You’re so lucky to have all that lush green around there. SO lucky. The humidity, though … well, that’s what air conditioners are for. Heh.
Vanessa
I usually really hate where I live. It’s a small, middle-of-nowhere, closed-minded people kind of place. The kind of place where you can’t get away with reading Harry Potter without someone accusing you of devil worshiping. The kind of place, where the first question upon meeting someone isn’t “What’s your name?” but “What church do you go to?” The kind of place where NASCAR and college football rule, and chicken farms are the way of life.
I hate it. Sometimes, I wish that I had the ability to just run away.
But then, I look up while I’m walking the dog in the middle of the night… and I know I’ll never see such bright and beautiful stars anywhere else in the world.
And that makes all the rest worth it.
Crunchy Betty
Seriously. It sounds EXACTLY like the town I grew up in. My thing, in that small town, was taking walks at the crack of dawn out amongst the wheat and sunflower fields.
It’s so true. Wherever YOU go, there YOU are. So make the most of wherever you are.
LOVE your comment, by the way. It’s so very poetic. You should blog it.
Vanessa
I don’t think I could ever manage to get myself up at the crack of dawn for anything, ha ha. BUT, my back porch has seen some very beautiful sunsets in years past. Oh, and in the spring and early summer, the storms leave the most wonderful petrichor you’ve ever smelled in your life. I wish I could bottle it, and spray it around my room.

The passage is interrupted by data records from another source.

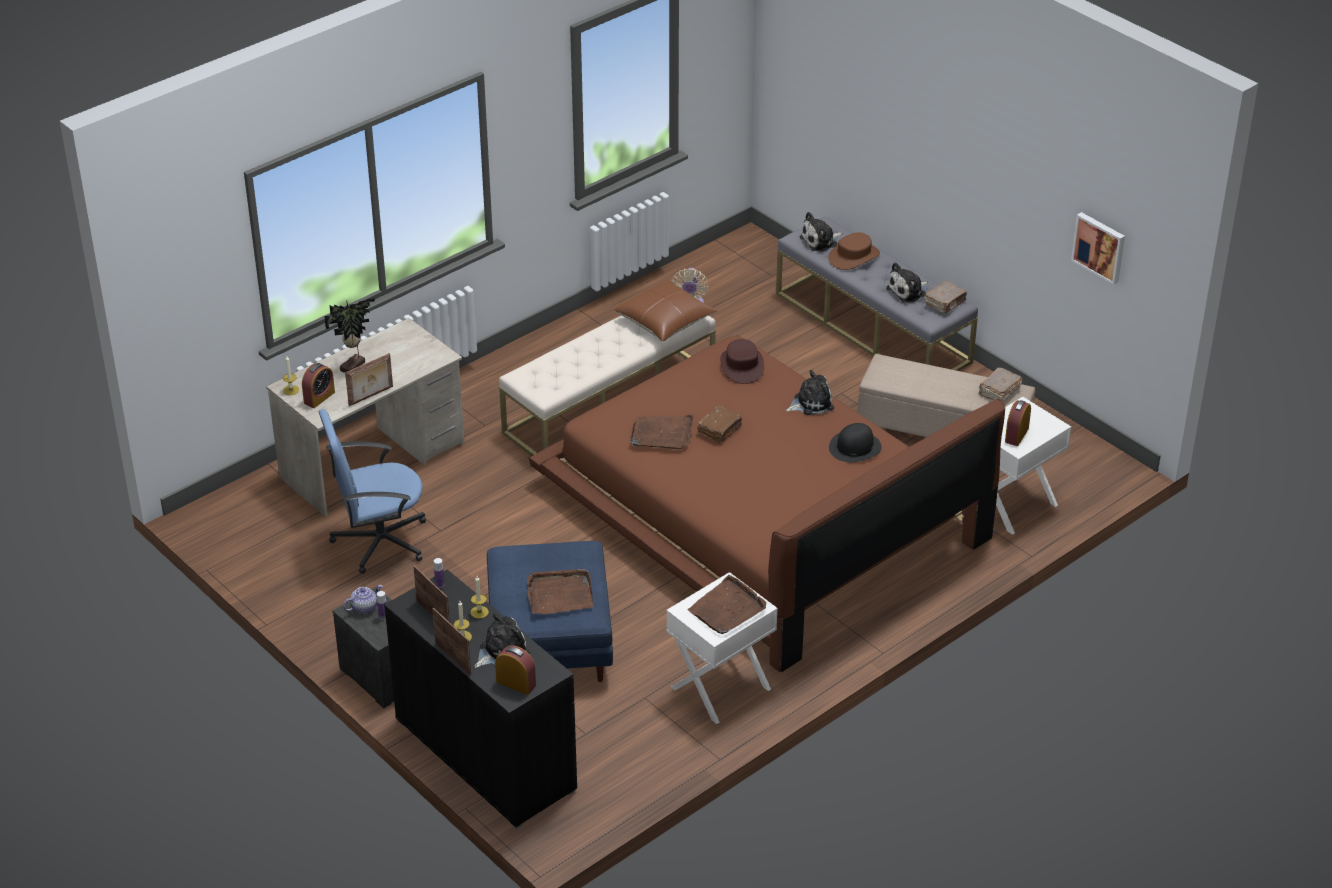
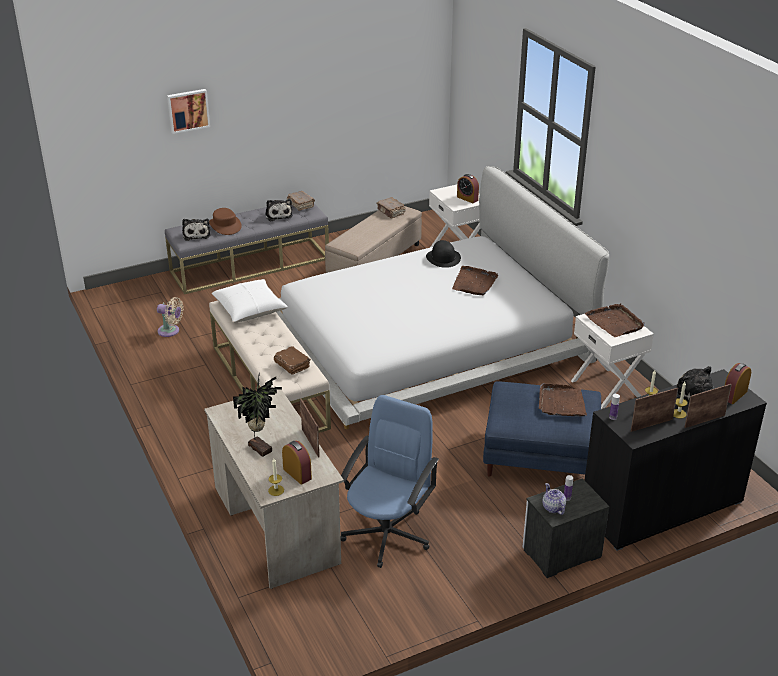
camera: 75 degrees left, 5 degrees down
blue office chair [319,409,426,574] -> blue office chair turned 150 degrees counterclockwise [341,395,439,568]
brown bed [529,335,1005,672] -> white bed [276,166,609,429]
brown pillow [614,280,718,342] -> white pillow [212,279,288,323]
brown tray [630,414,693,449] -> brown tray moved to [452,266,498,295]
brown book [697,406,742,443] -> brown book moved to [274,346,311,375]
brown hat [720,339,764,384] -> none
plush toy [785,370,834,415] -> none
picture [1071,212,1125,285] -> picture moved to [167,89,210,134]

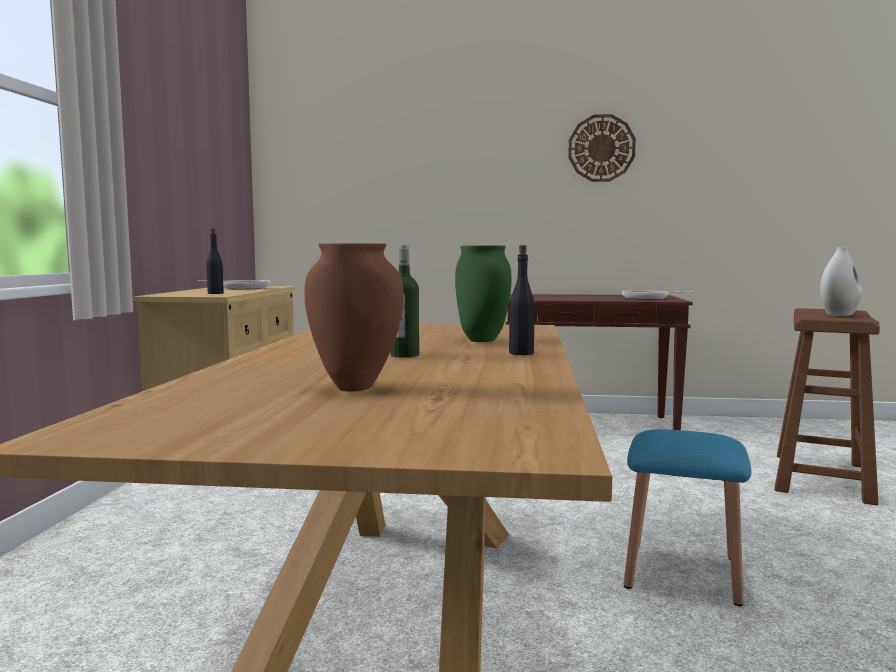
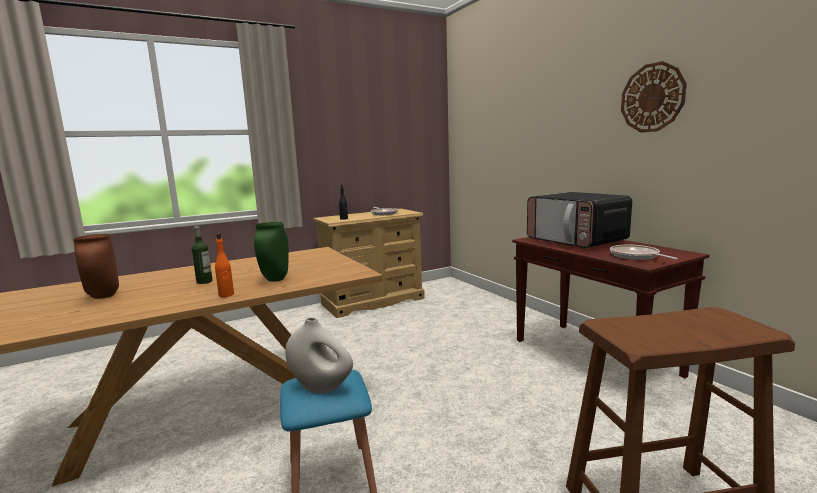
camera: 55 degrees right, 5 degrees up
black bottle [509,245,536,355] -> orange bottle [215,233,234,297]
white vase [820,247,862,316] -> white vase moved to [285,317,353,393]
none -> microwave [527,192,632,248]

Ha ha, I do have a blog on my site, but I don’t update it too often, but perhaps I’ll throw something in sometime this weekend.
Dakotapam
I love this!
We lived in a tourist town for 7 years. I remember the getting annoyed. We called tourists “foreigners” under our breath.

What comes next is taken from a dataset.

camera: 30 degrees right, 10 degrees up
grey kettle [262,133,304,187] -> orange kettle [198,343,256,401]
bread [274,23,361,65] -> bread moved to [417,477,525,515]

This week we vacationed in another tourist town. My son said he wanted to live there some day, it was so awesome. I pointed out that he used to live in a town just like it. . .he asked “when?”.
Perspective. It’s a good thing.
Crunchy Betty
Your comment made me think of how we used to live in Kansas, and my mom would say how boring and not-pretty it was. But I was so in love with it. Sunrises over wheat fields are one of the most beautiful things a person could ask to experience.

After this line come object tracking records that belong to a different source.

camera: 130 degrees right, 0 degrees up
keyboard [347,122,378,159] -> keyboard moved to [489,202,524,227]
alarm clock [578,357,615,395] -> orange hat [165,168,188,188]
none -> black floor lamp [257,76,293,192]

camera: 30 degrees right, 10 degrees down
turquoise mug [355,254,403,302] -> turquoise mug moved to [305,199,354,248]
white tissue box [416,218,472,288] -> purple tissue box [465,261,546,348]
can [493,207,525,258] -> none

Ah. Beauty is in the eye …
Lula Lola
I love this so much! We spend our summer in a beach town and it is crawling with tourists. Especially this fourth of July week. But, it’s still beautiful and fun and awe inspiring. I’m glad you slowed down to notice. This is a lesson I’m forever trying to teach my kids. Slow down, breathe, enjoy things and people and places. Great post!
Did I tell you that I’ve taken my kids out of school, enrolled them in online school and am taking the show on the road next year? Not sure where our travels will take us, but we’re shooting for full blown adventure. I’ll be sure to protect my boobs from the locals!
Crunchy Betty
Oh. No. Way. When I read this, I totally got goosebumps. I am SOOOOO happy for you and proud of you! You and your kids are going to rock the “real world” learning world.
Plus, your adventures will make the best blog ever. You’re still planning on blogging through it, right?